Thorns and Thistles

ThornsThistles

 

 

 

 

 

I have been thinking a lot lately about one of the most important concepts of a theology of work: the effects of the Fall of Adam.

It is important to note that work itself is not what was cursed.  The work that God gave Adam and Eve to do as found in the creation or cultural mandate in Gen. 1:26-28 was a blessing, and obviously came well before Adam sinned in the garden in chapter 3.  Yahweh made men and women in His image and calls them (and us) to be His co-workers over creation: to rule, be fruitful and multiply (filling the earth), and to subdue (care for, cultivate, and manage) all that He made.

You know the story.  After Adam sinned, God did pronounce a curse on Eve’s labor (birth pains), and Adam’s labor (work).  Specifically, God cursed the ground because of Adam’s sin (Gen. 3:16-19, 23, 5:29).  In addition to the crops that were planted, the ground would produce “thorns and thistles”.  Most of us are not farmers, so what do thorns and thistles mean to us?

As I was reflecting on this passage this spring, I came up with a good summary of what that meant to them and what it means to us now.  From this point forward, work is going to be:

  • Painful, frustrating, and stressful
  • More difficult and time-consuming than necessary
  • Unpredictable, unproductive, fruitless, sweaty
  • Full of interpersonal conflict (with sinners)
  • Set in a challenging environment

To flesh out the second to last bullet above, this means that we will have conflicts with our spouses at home, with customers, co-workers, bosses on the job, and even ourselves.  This is true even if we work in ministry.  And, if we happen to be self-employed, I guarantee we will think our boss is an idiot from time to time!

Nelson, in Work Matters, reminds us, “Daily we are confronted by a sobering reality that our work, the workers we work with, and the workplaces in which we work are not as God originally designed them” (p. 30).
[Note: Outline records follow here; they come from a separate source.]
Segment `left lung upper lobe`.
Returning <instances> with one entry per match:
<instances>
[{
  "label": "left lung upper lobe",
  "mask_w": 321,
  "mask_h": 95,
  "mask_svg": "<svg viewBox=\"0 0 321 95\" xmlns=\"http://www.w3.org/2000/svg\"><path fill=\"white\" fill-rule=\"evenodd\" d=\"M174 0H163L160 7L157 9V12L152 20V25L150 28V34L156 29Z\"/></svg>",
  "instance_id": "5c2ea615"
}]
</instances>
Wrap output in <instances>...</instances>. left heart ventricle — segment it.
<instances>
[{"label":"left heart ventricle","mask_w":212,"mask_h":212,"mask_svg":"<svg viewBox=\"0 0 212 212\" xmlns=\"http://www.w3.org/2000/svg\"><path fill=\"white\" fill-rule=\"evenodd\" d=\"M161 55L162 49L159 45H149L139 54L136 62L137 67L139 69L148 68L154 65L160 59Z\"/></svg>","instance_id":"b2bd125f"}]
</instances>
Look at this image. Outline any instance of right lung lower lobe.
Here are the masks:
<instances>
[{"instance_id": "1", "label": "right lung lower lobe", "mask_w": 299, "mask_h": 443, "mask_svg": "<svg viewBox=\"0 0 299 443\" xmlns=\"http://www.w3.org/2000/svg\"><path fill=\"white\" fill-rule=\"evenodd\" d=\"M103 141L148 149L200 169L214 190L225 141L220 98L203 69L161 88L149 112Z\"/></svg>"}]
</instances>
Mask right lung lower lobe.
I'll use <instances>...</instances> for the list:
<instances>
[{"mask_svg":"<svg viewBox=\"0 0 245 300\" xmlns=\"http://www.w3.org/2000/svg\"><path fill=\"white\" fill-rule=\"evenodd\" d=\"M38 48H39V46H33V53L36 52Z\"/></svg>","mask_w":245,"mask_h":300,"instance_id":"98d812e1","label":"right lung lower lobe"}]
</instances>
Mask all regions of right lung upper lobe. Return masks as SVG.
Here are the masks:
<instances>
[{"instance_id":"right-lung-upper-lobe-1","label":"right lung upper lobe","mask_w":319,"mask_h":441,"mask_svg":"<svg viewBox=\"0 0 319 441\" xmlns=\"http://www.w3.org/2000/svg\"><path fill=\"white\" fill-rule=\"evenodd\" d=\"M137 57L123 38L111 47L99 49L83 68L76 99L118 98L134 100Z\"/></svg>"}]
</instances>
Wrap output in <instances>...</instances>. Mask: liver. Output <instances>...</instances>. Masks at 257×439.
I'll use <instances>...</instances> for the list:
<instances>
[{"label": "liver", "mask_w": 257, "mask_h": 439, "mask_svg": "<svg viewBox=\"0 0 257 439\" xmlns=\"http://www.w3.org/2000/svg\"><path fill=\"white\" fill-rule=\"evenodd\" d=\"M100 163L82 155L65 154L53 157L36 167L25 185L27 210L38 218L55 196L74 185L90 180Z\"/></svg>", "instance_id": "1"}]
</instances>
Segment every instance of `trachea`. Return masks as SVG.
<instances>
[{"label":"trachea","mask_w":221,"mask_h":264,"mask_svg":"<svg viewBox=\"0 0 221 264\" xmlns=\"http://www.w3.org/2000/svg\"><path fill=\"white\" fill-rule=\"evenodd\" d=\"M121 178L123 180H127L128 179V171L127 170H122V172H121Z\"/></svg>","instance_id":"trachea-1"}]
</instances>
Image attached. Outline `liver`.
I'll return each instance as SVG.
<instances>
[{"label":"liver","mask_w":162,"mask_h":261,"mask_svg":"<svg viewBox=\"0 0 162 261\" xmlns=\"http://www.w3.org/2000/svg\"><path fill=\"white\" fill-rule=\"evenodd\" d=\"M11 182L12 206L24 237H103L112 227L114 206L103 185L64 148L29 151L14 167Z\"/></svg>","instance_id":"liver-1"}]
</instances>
He adds, “Work can make us want to curse” (p. 36)  (Why else would we call it the curse?)

To illustrate, here are a few of the thorns and thistles I personally experienced at my job in just the last couple of days: disgruntled employees (I prefer that they be gruntled, whatever that means), boring meetings, printers and copy machines not working properly, forgetting to move a meeting on my calendar, making a silly spelling mistake on a Power Point slide, people not responding to my emails in a timely manner, time pressures, unmet expectations from my boss, and people not reading requirements closely enough.

Keller, in Every Good Endeavor, puts it simply: “Sin runs through the heart of every worker and the culture of every enterprise” (p. 167).

Ecclesiastes 2:17-23 gives a vivid description of the effects of the curse on our work and how meaningless it seems to be. Nelson puts it in modern context, “It all too often feels like we are one big meaningless cog in a giant global wheel” (p. 41).

This sad state of affairs in our collective workplaces began from that very moment in the garden, and will continue through the ages everywhere men and women work until Christ returns (Rom. 8:19-22; Rev. 22:3).

Sherman and Hendricks, in Your Work Matters to God, give us some hope: “Work is not our enemy.  Sin is our enemy.  And only Christ is adequate to deal with sin.  His strategy for dealing with sin, however, is never to remove us from the jungle, but instead to make us adequate to live in the jungle. . . Sin may make the work world a jungle.  But we must never forget that Christ is the Lion of Judah, the King of the jungle!” (p. 107).

I trust these insights will give you strength to get through the trials and temptations you experience at work, and that you anticipate the day when there will be “no more curse”.